The team decided to test several different prediction models to find the one performing the best. The models we used were:
* Linear regression
* Simple time series model with Naive Bayes
* Facebook Prophet for time series analysis
* Feed Forward Neural Network
* Catboost Decision Tree
* LSTM Neural Network

## Imports
All the necessary packages and files are imported here.

In [None]:
%load_ext autoreload
%autoreload 2

In [None]:
import pandas as pd
import numpy as np
import matplotlib.pyplot as plt
import sys
import os
sys.path.insert(0, os.path.abspath(os.path.join(os.path.abspath(''), os.path.pardir)))

from all_models import *
from helpers.helpers import plot_history_df, plot_history, load_model, plot_prediction, plot_history_and_prediction_df, plot_history_and_prediction_ml

# 2 Data Analysis
The team were provided with raw canteen transaction data and parking data from Telenor. This part is about understanding the provided data and collecting more data from external APIs.

## Parking and canteen data
parking_and_canteen.py: 
* Combinding the raw data from parking and canteen transactions.
* Finding the correlation between parking and canteen
* Removing outliers
* Fill in missing canteen data based on parking

### Coorelation
Describe

In [None]:
get_correlation()

### Display data
Plots the canteen data for visualization.

In [None]:
display_canteen_data()

## Weather
weather.py:
* Historic weather data are collected from the [Frost API](https://frost.met.no/index.html) provided by Meterologisk Institutt.
* Using the weather station at Blindern (no. SN18700)

## Holidays and vacation
holiday.py:
* Historic holiday data are collected from [WebAPI](https://webapi.no/api/v1/holidays/).

## Combination
combined_dataset.py:
* Merges the combined canteen/parking data with weather data and holidays/vacation/inneklemt
* Stores the created dataframe into a .csv file in the data folder: dataset.csv

In [None]:
dataset = pd.read_csv('../data/dataset.csv', index_col='date')
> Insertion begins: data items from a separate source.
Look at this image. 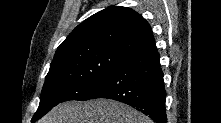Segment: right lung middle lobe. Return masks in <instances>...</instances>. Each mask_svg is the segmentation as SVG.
<instances>
[{
    "mask_svg": "<svg viewBox=\"0 0 221 123\" xmlns=\"http://www.w3.org/2000/svg\"><path fill=\"white\" fill-rule=\"evenodd\" d=\"M128 57L110 49L96 48L54 58L32 120L40 119L61 102L89 100L98 81Z\"/></svg>",
    "mask_w": 221,
    "mask_h": 123,
    "instance_id": "right-lung-middle-lobe-1",
    "label": "right lung middle lobe"
}]
</instances>
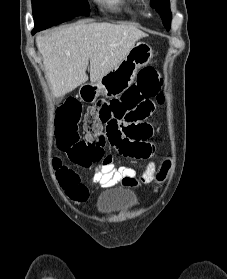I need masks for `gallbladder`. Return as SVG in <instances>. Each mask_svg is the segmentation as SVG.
Returning <instances> with one entry per match:
<instances>
[{"label":"gallbladder","mask_w":227,"mask_h":279,"mask_svg":"<svg viewBox=\"0 0 227 279\" xmlns=\"http://www.w3.org/2000/svg\"><path fill=\"white\" fill-rule=\"evenodd\" d=\"M63 97H59L56 99V103L59 104L62 101Z\"/></svg>","instance_id":"1"}]
</instances>
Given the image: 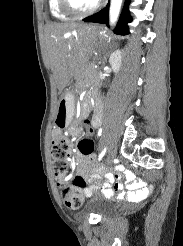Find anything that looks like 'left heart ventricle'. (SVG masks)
Segmentation results:
<instances>
[{
	"mask_svg": "<svg viewBox=\"0 0 183 246\" xmlns=\"http://www.w3.org/2000/svg\"><path fill=\"white\" fill-rule=\"evenodd\" d=\"M72 1L78 9L85 10L91 7L97 0H72Z\"/></svg>",
	"mask_w": 183,
	"mask_h": 246,
	"instance_id": "obj_1",
	"label": "left heart ventricle"
}]
</instances>
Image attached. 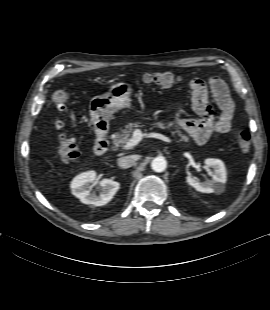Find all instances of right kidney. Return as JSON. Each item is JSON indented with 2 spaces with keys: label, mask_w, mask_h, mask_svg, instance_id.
<instances>
[{
  "label": "right kidney",
  "mask_w": 270,
  "mask_h": 310,
  "mask_svg": "<svg viewBox=\"0 0 270 310\" xmlns=\"http://www.w3.org/2000/svg\"><path fill=\"white\" fill-rule=\"evenodd\" d=\"M91 183L100 185V194L91 193ZM120 184L112 179L96 181V173L88 171L76 176L71 182V191L84 204L103 206L107 204L118 191Z\"/></svg>",
  "instance_id": "ca27d5eb"
}]
</instances>
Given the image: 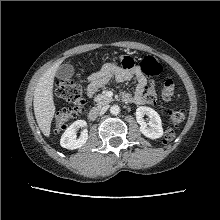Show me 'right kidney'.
Segmentation results:
<instances>
[{"mask_svg": "<svg viewBox=\"0 0 220 220\" xmlns=\"http://www.w3.org/2000/svg\"><path fill=\"white\" fill-rule=\"evenodd\" d=\"M86 126V122L84 120H77L72 123L62 134L60 145L66 149H77L82 147L88 140V132L87 130H83L77 138V131L79 128H83Z\"/></svg>", "mask_w": 220, "mask_h": 220, "instance_id": "1", "label": "right kidney"}]
</instances>
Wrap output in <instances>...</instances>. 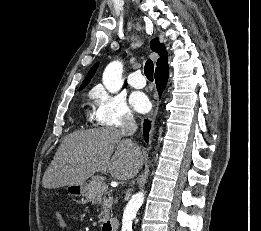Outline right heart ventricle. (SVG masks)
Wrapping results in <instances>:
<instances>
[{
    "label": "right heart ventricle",
    "instance_id": "1",
    "mask_svg": "<svg viewBox=\"0 0 261 231\" xmlns=\"http://www.w3.org/2000/svg\"><path fill=\"white\" fill-rule=\"evenodd\" d=\"M87 118H88L89 121L94 120V115H93V113L88 112V113H87Z\"/></svg>",
    "mask_w": 261,
    "mask_h": 231
}]
</instances>
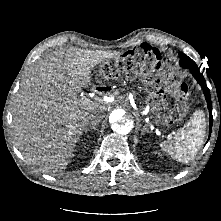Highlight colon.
<instances>
[{
  "instance_id": "colon-1",
  "label": "colon",
  "mask_w": 221,
  "mask_h": 221,
  "mask_svg": "<svg viewBox=\"0 0 221 221\" xmlns=\"http://www.w3.org/2000/svg\"><path fill=\"white\" fill-rule=\"evenodd\" d=\"M141 50H134L133 51V58L137 57V59L141 60V66H139V70L141 72H146L147 67L152 64L157 62V58L153 56L152 54L150 55L149 52L153 53L154 50L153 48L143 45L141 47ZM146 52V53H145ZM131 60V59H130ZM128 64H130L128 62ZM101 73L104 77L109 78V79H116L124 75H131L133 74V69L127 67V60H122L119 63L115 62H110L102 66L101 68ZM180 93V97L177 100V110H184L185 108V95L187 91V86L185 84H181L178 89Z\"/></svg>"
}]
</instances>
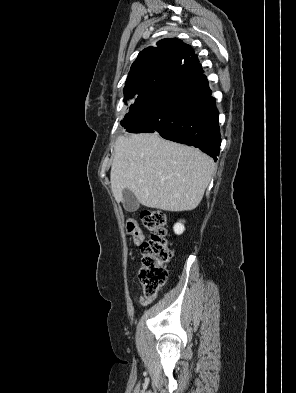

The data in the file looks like this:

In [None]:
dataset.head()

# 3 Preprocessing
After the raw data files are combined into dataset.csv, the data needs to be preprocessed further before they are used by the models. All preprocessing methods are found in the preprocessing folder and are summarized in two methods in preprocessing.py.

## Including historic canteen data 
The team decided to add historic canteen data as columns to the data file because of the strong correlation between these numbers. This includes the number of canteen transactions made one week ago and the previous day.

The following plots shows the relation between these numbers for our data.

## Including weekday and time of the year
We were also interested in finding the effect of the day of the week and time of year. Two colums were therefore added, one displaying the weekday and one variable with distance from start of the year (as a number between 0 and 1).

## Categorizing the temperature
The original data contained both maximum and minimum temperature. It was decided to combine these to one column by taking the average of the two values. We made the assumption that temperatures in spesicic intervals increases the probability that people stay home from work. Therefore, we categorized the average temperatures into two groups; Temperatures where you are more likely to skip work (stay_home_temp) and temperatures were you most likely go to work (preferred_work_temp). We assumed that very low temperatures (less than -10 degrees), temperatures around 0 degrees (from -2 to +2 degrees) and temperatures above +20 degrees are more likely to affect if people come to work, and these interval were therefore chosen to be our stay_home_temp. All other temperatures are preferred_working_temp. 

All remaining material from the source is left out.